DesynchronizedSpider Development

DesynchronizedSpider plugins modify the connection logic in order to change the behaviour of the connections. There is no global state synchronisation and so a DesynchronizedSpider can be more efficient than a SynchronizedSpider.

Connection Functions

Connection functions are at the heart of a DesynchronisedSpider plugin. These use a connection helper (or custom connection logic) to generate traffic towards with a target to get a reply from the target.

One function should be written for each connection to be made, usually with at least two function to provide a baseline followed by an experimental connection.

By convention, functions should be prefixed with conn_ to ensure there are no conflicts. After declaring the functions, you must then set the connections metadata variable with pointers to each of the connection functions.

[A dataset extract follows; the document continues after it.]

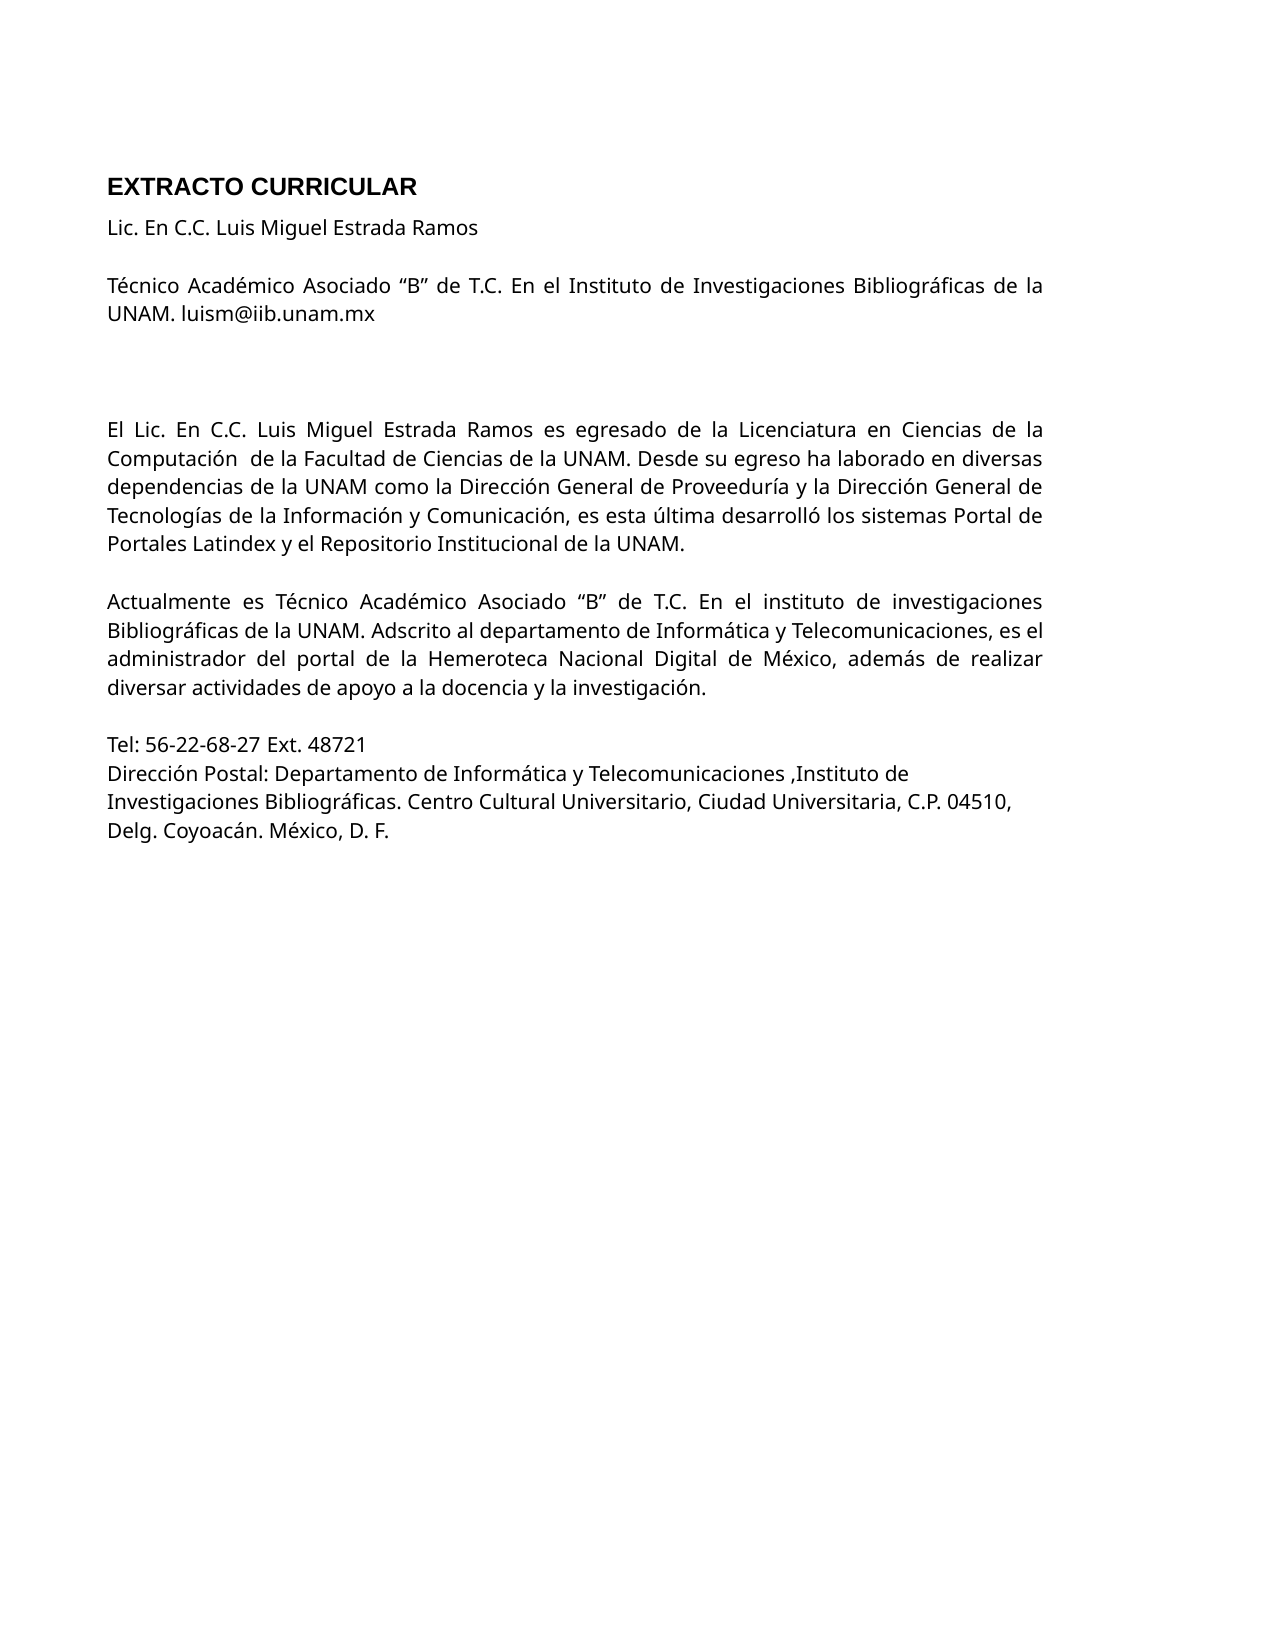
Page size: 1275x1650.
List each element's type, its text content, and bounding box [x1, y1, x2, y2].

table_header EXTRACTO CURRICULAR Lic. En C.C. Luis Miguel Estrada Ramos Técnico Académico Asociado “B” de T.C. En el Instituto de Investigaciones Bibliográficas de la UNAM. luism@iib.unam.mx El Lic. En C.C. Luis Miguel Estrada Ramos es egresado de la Licenciatura en Ciencias de la Computación de la Facultad de Ciencias de la UNAM. Desde su egreso ha laborado en diversas dependencias de la UNAM como la Dirección General de Proveeduría y la Dirección General de Tecnologías de la Información y Comunicación, es esta última desarrolló los sistemas Portal de Portales Latindex y el Repositorio Institucional de la UNAM. Actualmente es Técnico Académico Asociado “B” de T.C. En el instituto de investigaciones Bibliográficas de la UNAM. Adscrito al departamento de Informática y Telecomunicaciones, es el administrador del portal de la Hemeroteca Nacional Digital de México, además de realizar diversar actividades de apoyo a la docencia y la investigación. Tel: 56-22-68-27 Ext. 48721 Dirección Postal: Departamento de Informática y Telecomunicaciones ,Instituto de Investigaciones Bibliográficas. Centro Cultural Universitario, Ciudad Universitaria, C.P. 04510, Delg. Coyoacán. México, D. F. [107, 147, 1044, 874]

The following shows the relevant portions of the H2 plugin, which uses this framework:

class H2(DesynchronizedSpider, PluggableSpider):
    def conn_no_h2(self, job, config):  # pylint: disable=unused-argument
        if self.args.connect == "http":
            return connect_http(self.source, job, self.args.timeout)
        if self.args.connect == "https":
            return connect_http(self.source, job, self.args.timeout)
        if self.args.connect == "torhttp":
            return connect_tor_http(self.controller, self.args.tor_path, job, self.args.timeout)
        else:
            raise RuntimeError("Unknown connection mode specified")

    def conn_h2(self, job, config): # pylint: disable=unused-argument
        curlopts = {pycurl.HTTP_VERSION: pycurl.CURL_HTTP_VERSION_2_0}
        curlinfos = {pycurl.INFO_HTTP_VERSION}
        if self.args.connect == "http":
            return connect_http(self.source, job, self.args.timeout, curlopts, curlinfos)
        if self.args.connect == "https":
            return connect_https(self.source, job, self.args.timeout, curlopts, curlinfos)
        if self.args.connect == "torhttp":
            return connect_tor_http(self.controller, self.args.tor_path, job, self.args.timeout, curlopts, curlinfos)
        else:
            raise RuntimeError("Unknown connection mode specified")

    connections = [conn_no_h2, conn_h2]